**Task description**
Once the line with "68: (551, 380, 1.32)" is found in the entries below, print it and each following line exactly, stopping after the line with "86: (946, 267, 1.99)"; print nothing else.

• • • •

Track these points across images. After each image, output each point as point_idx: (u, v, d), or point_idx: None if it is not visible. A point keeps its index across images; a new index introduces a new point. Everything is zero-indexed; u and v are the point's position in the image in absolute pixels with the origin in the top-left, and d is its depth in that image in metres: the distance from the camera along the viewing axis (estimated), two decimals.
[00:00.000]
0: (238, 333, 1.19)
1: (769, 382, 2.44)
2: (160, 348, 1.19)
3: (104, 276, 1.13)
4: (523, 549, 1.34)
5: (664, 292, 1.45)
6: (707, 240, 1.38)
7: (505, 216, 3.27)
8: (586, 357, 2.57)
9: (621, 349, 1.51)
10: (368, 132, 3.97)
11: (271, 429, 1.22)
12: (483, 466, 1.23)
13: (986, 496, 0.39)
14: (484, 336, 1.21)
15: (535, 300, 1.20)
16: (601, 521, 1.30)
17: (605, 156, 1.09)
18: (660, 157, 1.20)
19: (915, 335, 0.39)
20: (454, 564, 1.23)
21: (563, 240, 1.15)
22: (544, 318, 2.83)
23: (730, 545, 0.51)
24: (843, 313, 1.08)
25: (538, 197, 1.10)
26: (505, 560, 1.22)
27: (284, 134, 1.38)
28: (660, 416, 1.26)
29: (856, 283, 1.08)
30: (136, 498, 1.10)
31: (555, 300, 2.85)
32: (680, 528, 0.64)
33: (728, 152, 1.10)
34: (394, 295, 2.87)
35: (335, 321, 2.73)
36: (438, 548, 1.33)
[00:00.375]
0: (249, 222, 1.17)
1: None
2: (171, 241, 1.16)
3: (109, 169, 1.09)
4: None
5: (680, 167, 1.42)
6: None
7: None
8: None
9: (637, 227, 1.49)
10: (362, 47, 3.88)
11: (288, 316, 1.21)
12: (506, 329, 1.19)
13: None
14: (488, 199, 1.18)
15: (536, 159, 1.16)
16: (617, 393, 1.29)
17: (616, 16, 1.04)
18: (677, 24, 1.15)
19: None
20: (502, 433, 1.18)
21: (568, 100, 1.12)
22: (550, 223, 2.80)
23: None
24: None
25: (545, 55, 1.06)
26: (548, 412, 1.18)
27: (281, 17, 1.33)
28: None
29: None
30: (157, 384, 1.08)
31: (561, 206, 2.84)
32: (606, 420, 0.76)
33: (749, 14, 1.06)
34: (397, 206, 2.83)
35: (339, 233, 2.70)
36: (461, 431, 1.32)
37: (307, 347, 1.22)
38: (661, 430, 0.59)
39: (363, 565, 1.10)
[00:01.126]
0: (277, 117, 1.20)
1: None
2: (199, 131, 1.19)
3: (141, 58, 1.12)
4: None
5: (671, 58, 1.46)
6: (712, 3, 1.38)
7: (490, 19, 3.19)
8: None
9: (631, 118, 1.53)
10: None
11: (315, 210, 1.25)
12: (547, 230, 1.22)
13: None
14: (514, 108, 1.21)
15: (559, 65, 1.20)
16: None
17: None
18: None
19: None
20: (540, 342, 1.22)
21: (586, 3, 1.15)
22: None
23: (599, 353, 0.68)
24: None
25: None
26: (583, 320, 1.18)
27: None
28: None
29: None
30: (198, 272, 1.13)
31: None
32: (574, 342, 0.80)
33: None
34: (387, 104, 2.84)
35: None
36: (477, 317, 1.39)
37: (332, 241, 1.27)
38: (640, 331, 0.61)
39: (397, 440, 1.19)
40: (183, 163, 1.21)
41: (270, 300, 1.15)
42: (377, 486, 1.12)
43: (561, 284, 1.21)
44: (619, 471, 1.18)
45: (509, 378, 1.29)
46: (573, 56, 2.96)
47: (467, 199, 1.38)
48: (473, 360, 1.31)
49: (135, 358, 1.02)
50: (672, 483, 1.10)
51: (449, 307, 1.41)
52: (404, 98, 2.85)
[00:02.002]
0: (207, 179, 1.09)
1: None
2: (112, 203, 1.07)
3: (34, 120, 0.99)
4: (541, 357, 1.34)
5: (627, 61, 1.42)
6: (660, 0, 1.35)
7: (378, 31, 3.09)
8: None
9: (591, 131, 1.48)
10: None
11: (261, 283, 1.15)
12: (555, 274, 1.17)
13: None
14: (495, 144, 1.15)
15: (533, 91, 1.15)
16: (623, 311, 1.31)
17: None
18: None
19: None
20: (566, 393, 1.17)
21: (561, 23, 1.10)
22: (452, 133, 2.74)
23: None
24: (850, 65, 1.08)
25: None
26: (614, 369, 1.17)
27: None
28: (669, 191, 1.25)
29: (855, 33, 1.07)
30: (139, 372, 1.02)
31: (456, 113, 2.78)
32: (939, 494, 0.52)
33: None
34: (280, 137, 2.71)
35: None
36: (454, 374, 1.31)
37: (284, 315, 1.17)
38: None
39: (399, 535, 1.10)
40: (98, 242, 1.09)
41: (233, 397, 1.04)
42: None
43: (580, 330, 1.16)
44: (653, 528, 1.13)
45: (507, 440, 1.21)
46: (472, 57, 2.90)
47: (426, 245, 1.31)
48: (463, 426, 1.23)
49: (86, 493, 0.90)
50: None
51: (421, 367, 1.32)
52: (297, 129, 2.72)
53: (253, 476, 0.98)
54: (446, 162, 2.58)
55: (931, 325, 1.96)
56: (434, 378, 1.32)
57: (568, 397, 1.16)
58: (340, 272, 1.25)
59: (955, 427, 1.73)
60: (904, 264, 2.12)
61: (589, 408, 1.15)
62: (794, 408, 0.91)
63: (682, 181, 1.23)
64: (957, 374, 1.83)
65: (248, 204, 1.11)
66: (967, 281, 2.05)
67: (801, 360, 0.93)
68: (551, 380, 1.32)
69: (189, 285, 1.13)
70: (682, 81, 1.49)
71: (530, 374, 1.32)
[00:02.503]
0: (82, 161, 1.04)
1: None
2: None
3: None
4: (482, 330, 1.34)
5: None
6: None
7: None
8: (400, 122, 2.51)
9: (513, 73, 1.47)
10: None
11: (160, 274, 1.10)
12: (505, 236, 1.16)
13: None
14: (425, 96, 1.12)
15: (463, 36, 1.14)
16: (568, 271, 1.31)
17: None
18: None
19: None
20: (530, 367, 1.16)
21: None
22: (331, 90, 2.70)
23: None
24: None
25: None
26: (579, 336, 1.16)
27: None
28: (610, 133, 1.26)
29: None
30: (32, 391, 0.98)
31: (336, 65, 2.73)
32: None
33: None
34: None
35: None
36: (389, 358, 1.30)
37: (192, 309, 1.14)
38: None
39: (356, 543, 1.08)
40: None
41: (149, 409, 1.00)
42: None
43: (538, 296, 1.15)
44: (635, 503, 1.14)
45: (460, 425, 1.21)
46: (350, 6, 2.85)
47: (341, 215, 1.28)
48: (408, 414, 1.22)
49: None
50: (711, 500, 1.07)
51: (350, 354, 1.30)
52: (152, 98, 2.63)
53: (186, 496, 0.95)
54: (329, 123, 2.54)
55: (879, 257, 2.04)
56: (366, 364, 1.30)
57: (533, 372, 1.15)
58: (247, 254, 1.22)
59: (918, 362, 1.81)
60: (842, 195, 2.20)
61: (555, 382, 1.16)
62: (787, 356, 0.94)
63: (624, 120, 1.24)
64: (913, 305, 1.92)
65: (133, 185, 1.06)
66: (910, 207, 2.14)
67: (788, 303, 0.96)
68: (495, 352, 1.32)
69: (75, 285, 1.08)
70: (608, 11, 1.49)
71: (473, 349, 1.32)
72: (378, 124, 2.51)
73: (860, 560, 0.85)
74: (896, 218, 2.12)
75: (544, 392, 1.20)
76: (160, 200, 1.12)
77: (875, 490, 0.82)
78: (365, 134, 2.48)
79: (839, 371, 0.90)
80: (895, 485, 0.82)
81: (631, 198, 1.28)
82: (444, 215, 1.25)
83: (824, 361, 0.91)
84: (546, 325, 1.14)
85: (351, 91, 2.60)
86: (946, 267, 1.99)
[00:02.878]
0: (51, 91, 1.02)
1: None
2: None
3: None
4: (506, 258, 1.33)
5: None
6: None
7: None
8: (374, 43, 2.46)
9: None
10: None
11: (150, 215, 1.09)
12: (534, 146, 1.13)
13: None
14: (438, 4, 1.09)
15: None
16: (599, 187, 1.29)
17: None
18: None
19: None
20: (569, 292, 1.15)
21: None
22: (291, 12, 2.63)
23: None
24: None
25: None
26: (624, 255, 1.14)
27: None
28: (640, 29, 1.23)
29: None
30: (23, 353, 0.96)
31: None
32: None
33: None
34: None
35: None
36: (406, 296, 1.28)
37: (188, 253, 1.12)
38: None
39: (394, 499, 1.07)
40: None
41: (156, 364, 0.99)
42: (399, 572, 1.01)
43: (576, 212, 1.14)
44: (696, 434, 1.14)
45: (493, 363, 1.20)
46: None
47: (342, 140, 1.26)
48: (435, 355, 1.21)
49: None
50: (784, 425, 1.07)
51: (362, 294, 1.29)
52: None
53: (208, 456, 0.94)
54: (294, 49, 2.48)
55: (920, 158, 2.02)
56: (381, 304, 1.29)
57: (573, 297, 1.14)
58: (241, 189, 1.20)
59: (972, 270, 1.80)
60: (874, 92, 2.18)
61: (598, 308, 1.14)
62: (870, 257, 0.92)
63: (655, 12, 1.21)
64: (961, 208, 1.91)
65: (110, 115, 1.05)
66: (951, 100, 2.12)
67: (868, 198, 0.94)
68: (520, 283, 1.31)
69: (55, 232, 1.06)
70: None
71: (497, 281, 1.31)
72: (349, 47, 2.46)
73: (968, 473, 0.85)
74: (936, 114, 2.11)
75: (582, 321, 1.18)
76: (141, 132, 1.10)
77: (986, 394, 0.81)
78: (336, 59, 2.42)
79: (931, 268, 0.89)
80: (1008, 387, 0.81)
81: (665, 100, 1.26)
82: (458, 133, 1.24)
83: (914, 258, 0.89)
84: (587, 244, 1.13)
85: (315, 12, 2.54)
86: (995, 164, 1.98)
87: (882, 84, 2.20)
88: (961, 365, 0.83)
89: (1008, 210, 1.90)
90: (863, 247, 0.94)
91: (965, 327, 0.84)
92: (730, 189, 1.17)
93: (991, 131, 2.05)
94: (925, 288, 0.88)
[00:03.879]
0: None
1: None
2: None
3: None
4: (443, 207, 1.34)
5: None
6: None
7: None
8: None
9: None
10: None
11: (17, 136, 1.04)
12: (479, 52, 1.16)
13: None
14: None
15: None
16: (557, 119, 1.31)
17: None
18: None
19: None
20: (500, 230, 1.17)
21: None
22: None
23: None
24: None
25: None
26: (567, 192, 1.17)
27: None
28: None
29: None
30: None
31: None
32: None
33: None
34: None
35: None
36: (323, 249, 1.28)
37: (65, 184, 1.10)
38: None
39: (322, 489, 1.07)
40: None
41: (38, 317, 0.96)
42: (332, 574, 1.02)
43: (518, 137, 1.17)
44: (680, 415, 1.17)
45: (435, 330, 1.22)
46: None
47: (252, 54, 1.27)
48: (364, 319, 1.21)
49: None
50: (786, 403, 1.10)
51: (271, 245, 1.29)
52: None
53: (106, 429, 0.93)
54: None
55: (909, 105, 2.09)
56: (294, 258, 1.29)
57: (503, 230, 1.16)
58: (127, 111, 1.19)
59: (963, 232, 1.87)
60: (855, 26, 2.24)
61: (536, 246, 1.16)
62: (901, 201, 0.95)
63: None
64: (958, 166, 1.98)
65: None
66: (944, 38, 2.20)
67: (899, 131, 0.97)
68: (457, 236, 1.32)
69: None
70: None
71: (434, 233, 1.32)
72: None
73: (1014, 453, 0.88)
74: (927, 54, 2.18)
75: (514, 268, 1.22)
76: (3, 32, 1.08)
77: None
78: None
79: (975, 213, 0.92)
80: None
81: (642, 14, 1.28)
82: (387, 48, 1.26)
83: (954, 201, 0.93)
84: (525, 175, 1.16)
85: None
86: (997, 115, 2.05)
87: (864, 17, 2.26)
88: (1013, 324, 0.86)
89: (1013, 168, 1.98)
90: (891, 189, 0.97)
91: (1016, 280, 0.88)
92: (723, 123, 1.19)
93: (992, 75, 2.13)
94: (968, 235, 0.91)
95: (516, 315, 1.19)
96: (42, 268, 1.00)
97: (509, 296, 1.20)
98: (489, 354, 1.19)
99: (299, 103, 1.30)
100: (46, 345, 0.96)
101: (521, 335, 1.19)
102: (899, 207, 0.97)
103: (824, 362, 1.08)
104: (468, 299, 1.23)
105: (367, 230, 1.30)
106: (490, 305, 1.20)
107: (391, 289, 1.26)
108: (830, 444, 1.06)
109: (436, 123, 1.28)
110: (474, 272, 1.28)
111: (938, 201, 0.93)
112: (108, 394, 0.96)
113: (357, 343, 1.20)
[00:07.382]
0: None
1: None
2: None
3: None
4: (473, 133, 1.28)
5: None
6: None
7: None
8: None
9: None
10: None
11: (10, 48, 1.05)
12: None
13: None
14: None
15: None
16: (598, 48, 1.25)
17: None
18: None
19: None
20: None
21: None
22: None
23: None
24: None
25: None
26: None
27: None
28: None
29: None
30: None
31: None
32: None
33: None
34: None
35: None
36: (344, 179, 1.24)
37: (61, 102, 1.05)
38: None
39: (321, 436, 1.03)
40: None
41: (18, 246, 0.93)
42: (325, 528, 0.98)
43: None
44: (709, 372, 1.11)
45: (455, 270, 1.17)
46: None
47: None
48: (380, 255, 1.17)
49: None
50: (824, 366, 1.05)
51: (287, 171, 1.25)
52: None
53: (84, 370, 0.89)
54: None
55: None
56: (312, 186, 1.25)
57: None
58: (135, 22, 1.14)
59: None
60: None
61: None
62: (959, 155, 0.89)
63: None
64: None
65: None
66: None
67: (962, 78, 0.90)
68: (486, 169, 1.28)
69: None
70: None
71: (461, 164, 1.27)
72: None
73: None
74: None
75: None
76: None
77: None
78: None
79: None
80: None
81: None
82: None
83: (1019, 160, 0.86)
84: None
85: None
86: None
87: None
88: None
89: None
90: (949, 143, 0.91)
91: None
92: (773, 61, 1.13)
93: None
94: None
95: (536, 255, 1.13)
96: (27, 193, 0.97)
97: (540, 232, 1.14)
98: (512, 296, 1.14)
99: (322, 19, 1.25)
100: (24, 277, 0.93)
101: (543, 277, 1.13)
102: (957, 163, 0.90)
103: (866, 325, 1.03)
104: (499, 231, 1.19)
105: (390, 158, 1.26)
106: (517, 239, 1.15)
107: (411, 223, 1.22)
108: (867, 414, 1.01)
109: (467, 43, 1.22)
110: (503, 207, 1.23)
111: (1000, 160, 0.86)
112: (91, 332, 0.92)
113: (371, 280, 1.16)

• • • •

**Expected output**
68: (551, 380, 1.32)
69: (189, 285, 1.13)
70: (682, 81, 1.49)
71: (530, 374, 1.32)
[00:02.503]
0: (82, 161, 1.04)
1: None
2: None
3: None
4: (482, 330, 1.34)
5: None
6: None
7: None
8: (400, 122, 2.51)
9: (513, 73, 1.47)
10: None
11: (160, 274, 1.10)
12: (505, 236, 1.16)
13: None
14: (425, 96, 1.12)
15: (463, 36, 1.14)
16: (568, 271, 1.31)
17: None
18: None
19: None
20: (530, 367, 1.16)
21: None
22: (331, 90, 2.70)
23: None
24: None
25: None
26: (579, 336, 1.16)
27: None
28: (610, 133, 1.26)
29: None
30: (32, 391, 0.98)
31: (336, 65, 2.73)
32: None
33: None
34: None
35: None
36: (389, 358, 1.30)
37: (192, 309, 1.14)
38: None
39: (356, 543, 1.08)
40: None
41: (149, 409, 1.00)
42: None
43: (538, 296, 1.15)
44: (635, 503, 1.14)
45: (460, 425, 1.21)
46: (350, 6, 2.85)
47: (341, 215, 1.28)
48: (408, 414, 1.22)
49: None
50: (711, 500, 1.07)
51: (350, 354, 1.30)
52: (152, 98, 2.63)
53: (186, 496, 0.95)
54: (329, 123, 2.54)
55: (879, 257, 2.04)
56: (366, 364, 1.30)
57: (533, 372, 1.15)
58: (247, 254, 1.22)
59: (918, 362, 1.81)
60: (842, 195, 2.20)
61: (555, 382, 1.16)
62: (787, 356, 0.94)
63: (624, 120, 1.24)
64: (913, 305, 1.92)
65: (133, 185, 1.06)
66: (910, 207, 2.14)
67: (788, 303, 0.96)
68: (495, 352, 1.32)
69: (75, 285, 1.08)
70: (608, 11, 1.49)
71: (473, 349, 1.32)
72: (378, 124, 2.51)
73: (860, 560, 0.85)
74: (896, 218, 2.12)
75: (544, 392, 1.20)
76: (160, 200, 1.12)
77: (875, 490, 0.82)
78: (365, 134, 2.48)
79: (839, 371, 0.90)
80: (895, 485, 0.82)
81: (631, 198, 1.28)
82: (444, 215, 1.25)
83: (824, 361, 0.91)
84: (546, 325, 1.14)
85: (351, 91, 2.60)
86: (946, 267, 1.99)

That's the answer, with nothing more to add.